The students of our world have realized how simple and less time consuming online classes can be in schools, but have they thought about the affects this can have on them? Online classes are less distracting and more one-on-one, but they disconnect you socially from the world around you. You don’t have that higher interaction with people as much as you would in the actual classroom setting. Today in education “technologies may be the solution to the learning of ‘subjects’, but they work against the learning of what are called social values” (Postman 1). These “social values” can have no further development if you’re locked away in your room all day on the computer. To expand socially you have to place yourself in a social environment and grow in your relations with people.

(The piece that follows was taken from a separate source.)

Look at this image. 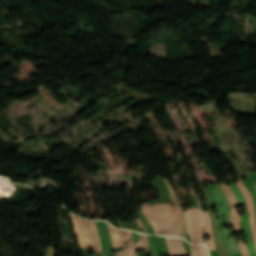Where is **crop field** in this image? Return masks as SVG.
<instances>
[{"instance_id": "2", "label": "crop field", "mask_w": 256, "mask_h": 256, "mask_svg": "<svg viewBox=\"0 0 256 256\" xmlns=\"http://www.w3.org/2000/svg\"><path fill=\"white\" fill-rule=\"evenodd\" d=\"M207 188H208V191L215 203V206H216V209L218 211V215H219V229H220V232H221V236H222V241H223V246H224V249H225V252H226V255L229 256V255H233V251H232V248H231V245L229 243V240H228V237H227V230L223 229L222 228V223H223V207L222 205L220 204V201H219V198L217 197L216 195V192L213 188L212 185L210 184H207L205 183Z\"/></svg>"}, {"instance_id": "16", "label": "crop field", "mask_w": 256, "mask_h": 256, "mask_svg": "<svg viewBox=\"0 0 256 256\" xmlns=\"http://www.w3.org/2000/svg\"><path fill=\"white\" fill-rule=\"evenodd\" d=\"M163 180L165 181V183L167 184V186L169 188V192H170V195L172 197L173 204L177 205V206H181L180 202H179V199H178V196H177V193L174 190L171 182L169 180H167V179H163Z\"/></svg>"}, {"instance_id": "13", "label": "crop field", "mask_w": 256, "mask_h": 256, "mask_svg": "<svg viewBox=\"0 0 256 256\" xmlns=\"http://www.w3.org/2000/svg\"><path fill=\"white\" fill-rule=\"evenodd\" d=\"M108 227L111 235L112 247H113V250H115L120 247L119 231L117 228H113L109 223H108Z\"/></svg>"}, {"instance_id": "5", "label": "crop field", "mask_w": 256, "mask_h": 256, "mask_svg": "<svg viewBox=\"0 0 256 256\" xmlns=\"http://www.w3.org/2000/svg\"><path fill=\"white\" fill-rule=\"evenodd\" d=\"M236 183L239 186L240 190L242 191V193L245 197L246 203L248 205V209H249V213H250L251 231H252L253 239H254V242L256 245V218H255V210H254L253 201H252L250 193L248 192L247 188L244 186L241 178Z\"/></svg>"}, {"instance_id": "28", "label": "crop field", "mask_w": 256, "mask_h": 256, "mask_svg": "<svg viewBox=\"0 0 256 256\" xmlns=\"http://www.w3.org/2000/svg\"><path fill=\"white\" fill-rule=\"evenodd\" d=\"M137 251H138V246L137 244H135V256H138Z\"/></svg>"}, {"instance_id": "21", "label": "crop field", "mask_w": 256, "mask_h": 256, "mask_svg": "<svg viewBox=\"0 0 256 256\" xmlns=\"http://www.w3.org/2000/svg\"><path fill=\"white\" fill-rule=\"evenodd\" d=\"M244 183H245L246 187L249 189L250 193H251L252 196H253L254 205H255V210H256V191H255L254 187L251 185L249 179H248L246 182H244Z\"/></svg>"}, {"instance_id": "27", "label": "crop field", "mask_w": 256, "mask_h": 256, "mask_svg": "<svg viewBox=\"0 0 256 256\" xmlns=\"http://www.w3.org/2000/svg\"><path fill=\"white\" fill-rule=\"evenodd\" d=\"M115 256H124V253H123V251H121V252L116 253Z\"/></svg>"}, {"instance_id": "26", "label": "crop field", "mask_w": 256, "mask_h": 256, "mask_svg": "<svg viewBox=\"0 0 256 256\" xmlns=\"http://www.w3.org/2000/svg\"><path fill=\"white\" fill-rule=\"evenodd\" d=\"M136 234H137V240H138L139 249H144L142 235L137 233V232H136Z\"/></svg>"}, {"instance_id": "7", "label": "crop field", "mask_w": 256, "mask_h": 256, "mask_svg": "<svg viewBox=\"0 0 256 256\" xmlns=\"http://www.w3.org/2000/svg\"><path fill=\"white\" fill-rule=\"evenodd\" d=\"M170 256H187L181 238L165 237Z\"/></svg>"}, {"instance_id": "18", "label": "crop field", "mask_w": 256, "mask_h": 256, "mask_svg": "<svg viewBox=\"0 0 256 256\" xmlns=\"http://www.w3.org/2000/svg\"><path fill=\"white\" fill-rule=\"evenodd\" d=\"M77 218H78V221L80 223V227H81V231H82V234H83V238H84V240L86 242V245L89 246V245H91V243H90V240L88 238V234H87L84 222H83L82 218H80L78 216H77Z\"/></svg>"}, {"instance_id": "23", "label": "crop field", "mask_w": 256, "mask_h": 256, "mask_svg": "<svg viewBox=\"0 0 256 256\" xmlns=\"http://www.w3.org/2000/svg\"><path fill=\"white\" fill-rule=\"evenodd\" d=\"M148 242H149V247H150V250H151V255L156 256L155 249H154V244H153V239H152L151 235H148Z\"/></svg>"}, {"instance_id": "11", "label": "crop field", "mask_w": 256, "mask_h": 256, "mask_svg": "<svg viewBox=\"0 0 256 256\" xmlns=\"http://www.w3.org/2000/svg\"><path fill=\"white\" fill-rule=\"evenodd\" d=\"M193 210H194V217H195L196 240H197V243H203L202 232H201V226H202L201 211L199 209H196V208H193Z\"/></svg>"}, {"instance_id": "3", "label": "crop field", "mask_w": 256, "mask_h": 256, "mask_svg": "<svg viewBox=\"0 0 256 256\" xmlns=\"http://www.w3.org/2000/svg\"><path fill=\"white\" fill-rule=\"evenodd\" d=\"M229 186L232 189V191L234 192L238 202L245 203L244 197H243L241 191L239 190V188L237 187L236 183L230 184ZM245 207H246V205H245ZM241 222H242V231H244V233H245V238H246V241H247L246 245L249 249L250 256H256V251H255V248H254V246L251 242V237H250V230H249L248 217H247V209H245L244 216L241 217Z\"/></svg>"}, {"instance_id": "4", "label": "crop field", "mask_w": 256, "mask_h": 256, "mask_svg": "<svg viewBox=\"0 0 256 256\" xmlns=\"http://www.w3.org/2000/svg\"><path fill=\"white\" fill-rule=\"evenodd\" d=\"M223 206H224V215H225V225H229V222H230V212H229V203L226 199V196L222 190V188L220 187L219 184H216V185H213ZM234 232V229H230L229 227V236H230V242H231V245H232V248H233V251L235 254H238V253H241L240 250H239V247L238 245L236 244V240H234L232 237H231V233Z\"/></svg>"}, {"instance_id": "25", "label": "crop field", "mask_w": 256, "mask_h": 256, "mask_svg": "<svg viewBox=\"0 0 256 256\" xmlns=\"http://www.w3.org/2000/svg\"><path fill=\"white\" fill-rule=\"evenodd\" d=\"M198 247H199V252L201 256H209L205 246L198 245Z\"/></svg>"}, {"instance_id": "8", "label": "crop field", "mask_w": 256, "mask_h": 256, "mask_svg": "<svg viewBox=\"0 0 256 256\" xmlns=\"http://www.w3.org/2000/svg\"><path fill=\"white\" fill-rule=\"evenodd\" d=\"M120 231V237H121V243L122 247L124 248V252L126 256H134V242L130 231L127 230H121Z\"/></svg>"}, {"instance_id": "9", "label": "crop field", "mask_w": 256, "mask_h": 256, "mask_svg": "<svg viewBox=\"0 0 256 256\" xmlns=\"http://www.w3.org/2000/svg\"><path fill=\"white\" fill-rule=\"evenodd\" d=\"M95 222H96L98 232H99V236H100V239H101L103 252L106 256H109L108 251H112V248H111V242H110V236H109L107 224H106V222H102V226H103L105 237H106L108 251H107V248H106L105 237H104L103 229H102V226H101V222L100 221H95ZM110 256H114V255H110Z\"/></svg>"}, {"instance_id": "19", "label": "crop field", "mask_w": 256, "mask_h": 256, "mask_svg": "<svg viewBox=\"0 0 256 256\" xmlns=\"http://www.w3.org/2000/svg\"><path fill=\"white\" fill-rule=\"evenodd\" d=\"M84 222H85L87 230H88V234H89L92 246H93L94 253L97 254V250H96V246H95V239H94V236H93V233H92L89 221L84 218Z\"/></svg>"}, {"instance_id": "24", "label": "crop field", "mask_w": 256, "mask_h": 256, "mask_svg": "<svg viewBox=\"0 0 256 256\" xmlns=\"http://www.w3.org/2000/svg\"><path fill=\"white\" fill-rule=\"evenodd\" d=\"M190 249H191V253H192L191 256H200L199 252H198L197 245H190Z\"/></svg>"}, {"instance_id": "20", "label": "crop field", "mask_w": 256, "mask_h": 256, "mask_svg": "<svg viewBox=\"0 0 256 256\" xmlns=\"http://www.w3.org/2000/svg\"><path fill=\"white\" fill-rule=\"evenodd\" d=\"M136 213L138 214V216L140 217V219L142 220V222L144 223L145 227H146V231L147 233H153V229L150 226V224L148 223L147 219L143 216L142 212L140 210H137Z\"/></svg>"}, {"instance_id": "15", "label": "crop field", "mask_w": 256, "mask_h": 256, "mask_svg": "<svg viewBox=\"0 0 256 256\" xmlns=\"http://www.w3.org/2000/svg\"><path fill=\"white\" fill-rule=\"evenodd\" d=\"M70 215H71L72 221L74 223L75 232H76V235H77V237L79 239L80 246H81L82 249H84L86 247H85L84 242H83V238H82V235H81L79 224H78V222L76 220V216L73 215L72 213H70Z\"/></svg>"}, {"instance_id": "17", "label": "crop field", "mask_w": 256, "mask_h": 256, "mask_svg": "<svg viewBox=\"0 0 256 256\" xmlns=\"http://www.w3.org/2000/svg\"><path fill=\"white\" fill-rule=\"evenodd\" d=\"M90 224H91V227H92L95 239H96L98 254H102L103 252H102V249H101V244H100V240H99V236H98V232H97V228H96L95 222L94 221H90Z\"/></svg>"}, {"instance_id": "1", "label": "crop field", "mask_w": 256, "mask_h": 256, "mask_svg": "<svg viewBox=\"0 0 256 256\" xmlns=\"http://www.w3.org/2000/svg\"><path fill=\"white\" fill-rule=\"evenodd\" d=\"M152 208H153L155 214L159 217V219L164 223V225L166 227L178 222L172 204H169V203L158 204V205H153ZM152 208L148 202L142 204L140 207V209L145 214L148 221L151 223L154 231H156L161 228H164L165 226L154 214ZM167 230L170 233V235H172V236H180L179 223L167 227ZM167 230L164 228V229L154 232V234L169 235Z\"/></svg>"}, {"instance_id": "22", "label": "crop field", "mask_w": 256, "mask_h": 256, "mask_svg": "<svg viewBox=\"0 0 256 256\" xmlns=\"http://www.w3.org/2000/svg\"><path fill=\"white\" fill-rule=\"evenodd\" d=\"M237 243H238V245H239V247H240V250H241V252H242V255H243V256H249V253H248V250H247V248H246V246H245V243L242 242V241H239V240H237Z\"/></svg>"}, {"instance_id": "6", "label": "crop field", "mask_w": 256, "mask_h": 256, "mask_svg": "<svg viewBox=\"0 0 256 256\" xmlns=\"http://www.w3.org/2000/svg\"><path fill=\"white\" fill-rule=\"evenodd\" d=\"M221 186L224 189V191L229 199L230 205L233 207V209L231 211V225L233 227H235V232L241 231V226H240V221H239V213L235 207L237 204L236 198L228 185L221 184Z\"/></svg>"}, {"instance_id": "14", "label": "crop field", "mask_w": 256, "mask_h": 256, "mask_svg": "<svg viewBox=\"0 0 256 256\" xmlns=\"http://www.w3.org/2000/svg\"><path fill=\"white\" fill-rule=\"evenodd\" d=\"M174 209L176 211L177 217H178L180 225H181V236L184 237L187 240V238H186V228H185V222H184L182 210H181V208L175 207V206H174Z\"/></svg>"}, {"instance_id": "12", "label": "crop field", "mask_w": 256, "mask_h": 256, "mask_svg": "<svg viewBox=\"0 0 256 256\" xmlns=\"http://www.w3.org/2000/svg\"><path fill=\"white\" fill-rule=\"evenodd\" d=\"M184 214L186 218L187 231L191 235L193 242L196 243L195 234H194V219H193L192 208L184 211Z\"/></svg>"}, {"instance_id": "10", "label": "crop field", "mask_w": 256, "mask_h": 256, "mask_svg": "<svg viewBox=\"0 0 256 256\" xmlns=\"http://www.w3.org/2000/svg\"><path fill=\"white\" fill-rule=\"evenodd\" d=\"M203 220H204V235L209 234V240L206 241L208 245V249L209 250L215 249L213 238H212L211 221L207 212L203 213Z\"/></svg>"}]
</instances>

When your on the computer, or on the phone, for numerous intervals at a time, do you start to notice that time flies by faster than it seems? It’s a shame how much of our time is spent daily on the Internet or our cellular devices. This pushes people to loose contact with the world around them, but what’s most depressing is the connection that’s slowly lost with your own family. A study shows that out of 169 internet users in Pittsburg, the more they used the internet, “the more they reported keeping up with fewer friends and… spending less time talking with their families” (Affonso 1). Before cell phones and computers were invented “family meal time” was more common and of a more importance. But today, its fairly rare you can find a family that sets down the technology for an hour and a half and actually has a meaningful “family sit down”. As the relationships with our families and friends decrease we grow to be people of an isolated nation and are consumed in independence.

Some people argue that iPods bring the people of our world together rather than separate us. In London, a common event has been published which is identified as a Playlist “social gathering”. These events are packed with “a community of the sorts for devotees of the iPod”(Harris 1). A diversity of people come together with their iPods and socially share and listen to each others music. As though this may seem as a very open and easy way to socialize some may take it as inappropriate or not very proper. The fact that “anyone and everyone shows up” can create quite the crowd that some might feel uncomfortable in (Harris 1). Jen Harris states that the people who attend these events can be anywhere from “cross-dressing Goths to the occasional pregnant lesbian”. For some people this might not be the particular crowd you would like to surround yourself in, therefore those who think most are benefiting from these events might actually be excluding some from attending. So in attempt to bring people together with Playlist events you may be pushing some away resulting in an isolated society or “click”.

“Technology fighters” protest that the Internet is a great way to expand your “social circles” and form deep online relationships. Yutaka and Coget state that there is “virtually an unlimited number of people through chat rooms, bulletin boards, and other services” which would supposedly make it easier to form relations with people. But people have to consider that these relationships are just virtual and conducted through a “cyber space” world. In these relationships there is no one-on-one interaction with another person face-to-face; your social development can only expand so far until the limits are reached of just being able to conduct emotions through words. The Internet can only bring you so far when making new friends or establishing relationships. For these to expand your “social bubble” must develop and increase outside technologic devices.

Though technology may seem like an easy alternative to communicate and connect with others were becoming “technologic zombies” in exchange. Our once close society is slowly braking into pieces that so many are oblivious of. If we’re already so detached from our surroundings and close family because of technology then what will become of us in then near future? How much further can this issue increase before more people realize the affects it has on our world? To escalate in isolation may be the only push our country needs towards breaking point. For the sake of our nation a well-established solution needs to be reached before it’s too late.